Map of Saboteur II on the ZX Spectrum loading screen.

== Plot ==
The player takes control of a female ninja named Nina (a sister of Ninja, the deceased hero of the original Saboteur), who must break into a dictator's high-security compound to alter the course of a nuclear ballistic missile and then escape. The enemy's command centre and office complex is being built on top of a mountain filled with tunnels and caverns. An armoury building is on the top left of the mountain, a missile silo is on the top right, while the central top area is still being developed; there is only one way out of the mountain, which is the long entrance tunnel on the bottom left.
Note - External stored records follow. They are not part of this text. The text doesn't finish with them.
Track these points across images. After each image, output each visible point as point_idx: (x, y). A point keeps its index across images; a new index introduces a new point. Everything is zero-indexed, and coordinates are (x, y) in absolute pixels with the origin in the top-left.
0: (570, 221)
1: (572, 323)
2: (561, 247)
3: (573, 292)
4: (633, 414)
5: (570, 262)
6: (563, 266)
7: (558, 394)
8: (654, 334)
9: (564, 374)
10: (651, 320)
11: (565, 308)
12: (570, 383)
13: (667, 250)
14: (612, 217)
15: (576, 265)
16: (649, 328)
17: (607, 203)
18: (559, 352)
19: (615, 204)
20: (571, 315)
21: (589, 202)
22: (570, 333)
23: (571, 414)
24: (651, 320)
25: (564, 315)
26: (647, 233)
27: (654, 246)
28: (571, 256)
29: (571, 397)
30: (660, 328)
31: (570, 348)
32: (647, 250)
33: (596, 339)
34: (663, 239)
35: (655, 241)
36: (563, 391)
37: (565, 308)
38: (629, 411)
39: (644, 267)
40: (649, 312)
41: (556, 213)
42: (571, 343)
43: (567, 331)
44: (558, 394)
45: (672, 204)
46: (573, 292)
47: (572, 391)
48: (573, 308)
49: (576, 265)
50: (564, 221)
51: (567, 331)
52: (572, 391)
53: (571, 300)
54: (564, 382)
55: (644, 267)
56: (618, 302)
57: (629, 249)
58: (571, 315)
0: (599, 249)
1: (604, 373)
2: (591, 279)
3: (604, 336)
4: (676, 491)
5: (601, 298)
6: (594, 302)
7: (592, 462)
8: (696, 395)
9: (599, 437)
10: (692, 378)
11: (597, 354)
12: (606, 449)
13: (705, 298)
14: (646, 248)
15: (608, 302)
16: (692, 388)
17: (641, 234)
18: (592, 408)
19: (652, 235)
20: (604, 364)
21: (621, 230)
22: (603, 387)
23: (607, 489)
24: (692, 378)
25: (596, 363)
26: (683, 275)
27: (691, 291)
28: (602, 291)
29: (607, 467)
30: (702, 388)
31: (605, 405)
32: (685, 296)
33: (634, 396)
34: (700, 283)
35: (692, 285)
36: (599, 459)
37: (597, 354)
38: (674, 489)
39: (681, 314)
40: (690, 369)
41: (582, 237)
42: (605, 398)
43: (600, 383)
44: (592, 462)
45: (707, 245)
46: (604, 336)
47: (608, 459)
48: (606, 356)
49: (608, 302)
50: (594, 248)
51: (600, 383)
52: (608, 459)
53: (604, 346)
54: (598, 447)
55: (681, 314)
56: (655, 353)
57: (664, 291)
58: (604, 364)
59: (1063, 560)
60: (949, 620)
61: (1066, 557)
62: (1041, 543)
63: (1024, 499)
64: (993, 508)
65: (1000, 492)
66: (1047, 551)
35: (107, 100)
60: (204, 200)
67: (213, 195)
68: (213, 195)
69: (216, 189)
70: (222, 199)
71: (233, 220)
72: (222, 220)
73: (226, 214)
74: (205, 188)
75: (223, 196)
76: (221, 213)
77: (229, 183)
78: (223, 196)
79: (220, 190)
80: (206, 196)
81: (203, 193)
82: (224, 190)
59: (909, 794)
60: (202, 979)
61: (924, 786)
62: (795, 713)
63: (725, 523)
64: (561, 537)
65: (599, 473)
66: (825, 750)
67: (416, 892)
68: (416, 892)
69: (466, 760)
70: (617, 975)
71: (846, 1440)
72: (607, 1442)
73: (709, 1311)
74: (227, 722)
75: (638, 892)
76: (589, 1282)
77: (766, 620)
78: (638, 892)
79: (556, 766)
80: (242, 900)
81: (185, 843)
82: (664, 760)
== Development and release ==
Saboteur II was one of the first action-adventure games with a female protagonist. According to Luke Plunkett of Kotaku, "for a serious game released in 1987, that was kind of a big deal, especially since she wasn't a princess or cartoon character. She was a ninja". The game's designer Clive Townsend said it was a conscious decision: "I wanted something original, and it seemed quite different to most other games. It's become acceptable now after Tomb Raider, but at the time it was a bit strange. Why shouldn't ninja characters be female?" Nevertheless, the PC version features a male ninja on the cover. Townsend traced the character art for the game's loading screen from an erotic magazine. Saboteur II itself was supposed to be followed by the cancelled Saboteur 3D for the ZX Spectrum, which would feature isometric perspective graphics.

== Reception ==

Initial reviews of the game were positive. For instance, Phil South from Your Sinclair opined that the game was "a fine sequel, but possibly more important, it's a fine game in its own right. Saboteur was an original twist on an old platform riff, so that makes Sab II a double twist with a backflip and a lager chaser!" When the game was re-released in 1989, Your Sinclairs Marcus Berkmann wrote that "if it doesn't perhaps hold up too well now, it's still an entertaining enough chase-and-kick 'em up with the novelty of a female hero".

Review scores
| Publication | Score |
|---|---|
| Crash | 83% |
| Computer and Video Games | 27/40 |
| Your Sinclair | 9/10 80% (re-release) |
| CU Amiga-64 | 81% (re-release) |
| Zzap!64 | 52% (re-release) |
| ASM | 36/40 |

Award
| Publication | Award |
|---|---|
| Your Sinclair | Megagame |

== Legacy ==
A remake of the game was released in 2019 (32 years after the release of the original game) on Steam, Nintendo Switch, PS4, and Xbox One. It came with a few additions like new graphics, many remixes of the original music, and more information on the lore.

Deep Cover (a Saboteur 2 prequel for the ZX Spectrum 128) won Best Text Adventure at the Planeta Sinclair 'Game of the Year' awards 2021.

Following the release of the remake, two sequels were planned: Saboteur SiO was released in 2020 and Saboteur ZERO was slated for a late 2022 release.